◆ Quoted text:
______
Opening address

Paul Davey, Chief Executive, Waitomo District Council, PO Box 404, Te Kuiti, NZ

President, Michael Chalker; Conference Convenor, Peter Dimond and members of the organising committee; distinguished guests and delegates.

Fifteen years ago, in September 1985, Waitomo Caves hosted delegates of the Australasian Cave & Karst Management Association to this area. It is my real pleasure to again welcome conference delegates here to Waitomo today. I bring greetings and apologies from His Worship the Mayor, Wally Bain, who cannot be with you.

Fifteen years ago caves meant little to me - I was living in Hawkes Bay on the East Coast and Waitomo Caves was many miles away and did not feature in my understanding at all. In the four years since I have lived in the Waitomo District I have come to realise the importance of this area's cave and karst systems, both nationally and on an international scale.

Your attendance here for this conference provides clear evidence of the duty we all have to protect, preserve and promote these unique landforms. Thank you for that foresightedness and enthusiasm that you bring.

We as a District Council also have a responsibility to ensure sympathetic zoning of the area and our District Plan ensures any ongoing development of the caves systems is tempered with a need to respect the sensitive structures that comprise the caves environment.

Show caves are a major tourist attraction - 450,000 per year through the Waitomo Caves attest to that. Commercially well-managed caves are a better proposition in my view than the uncontrolled use of wild caves. We must be aware though that the world is littered with failed tourist caves and we must learn from those failures.

Amenity Zoning of potentially commercial caves in our District is essential to ensure that conditions relating to sustainability development which is sympathetic to the environment are complied with. Of course the economic benefits of the cave and karst systems in Waitomo should not be underestimated. It may interest you to know that around $16.5m is the annual turnover in the Waitomo area associated with tourist related projects and there are 175 full time positions based on the Caves and their associated infrastructure.
______
◆ Extracted material:

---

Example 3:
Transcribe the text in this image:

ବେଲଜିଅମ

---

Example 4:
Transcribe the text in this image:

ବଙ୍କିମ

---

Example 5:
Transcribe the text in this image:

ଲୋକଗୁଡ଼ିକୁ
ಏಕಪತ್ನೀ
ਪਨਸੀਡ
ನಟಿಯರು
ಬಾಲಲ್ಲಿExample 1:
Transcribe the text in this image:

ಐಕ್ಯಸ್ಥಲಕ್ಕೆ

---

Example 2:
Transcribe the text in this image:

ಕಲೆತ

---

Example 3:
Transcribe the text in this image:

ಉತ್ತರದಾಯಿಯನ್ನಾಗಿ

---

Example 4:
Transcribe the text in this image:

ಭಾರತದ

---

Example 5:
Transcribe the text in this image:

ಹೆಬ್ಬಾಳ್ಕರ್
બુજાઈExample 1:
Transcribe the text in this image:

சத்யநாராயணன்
______
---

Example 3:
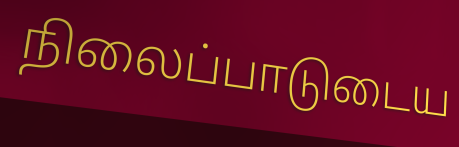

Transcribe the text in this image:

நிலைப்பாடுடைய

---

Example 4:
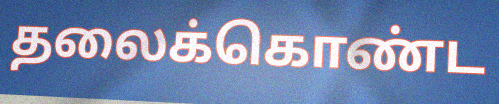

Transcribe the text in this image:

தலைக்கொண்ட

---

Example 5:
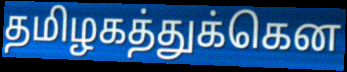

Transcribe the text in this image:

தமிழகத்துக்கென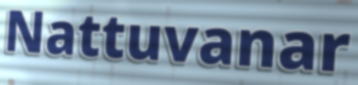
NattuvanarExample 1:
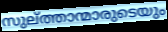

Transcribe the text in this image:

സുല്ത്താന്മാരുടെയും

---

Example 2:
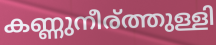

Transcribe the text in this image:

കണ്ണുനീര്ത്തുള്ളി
______
◆ Task set:
**1.** Using the opening address, decide whether each statement agrees with it: (a) the Mayor, Wally Bain, is attending the conference; (b) about 450,000 people a year go through the Waitomo Caves; (c) the speaker has lived in the Waitomo District for four years. For each, answer yes or no and quote the deciding words.
**2.** Repeat the opening address word for word, from "Fifteen years ago caves" up to and including "that you bring.".
The items have no role in this exercise.

◆ Solved tasks:
**1.**
(a) No: "who cannot be with you."
(b) Yes: "450,000 per year through the Waitomo Caves attest to that."
(c) Yes: "In the four years since I have lived in the Waitomo District"

**2.**
Fifteen years ago caves meant little to me - I was living in Hawkes Bay on the East Coast and Waitomo Caves was many miles away and did not feature in my understanding at all. In the four years since I have lived in the Waitomo District I have come to realise the importance of this area's cave and karst systems, both nationally and on an international scale.

Your attendance here for this conference provides clear evidence of the duty we all have to protect, preserve and promote these unique landforms. Thank you for that foresightedness and enthusiasm that you bring.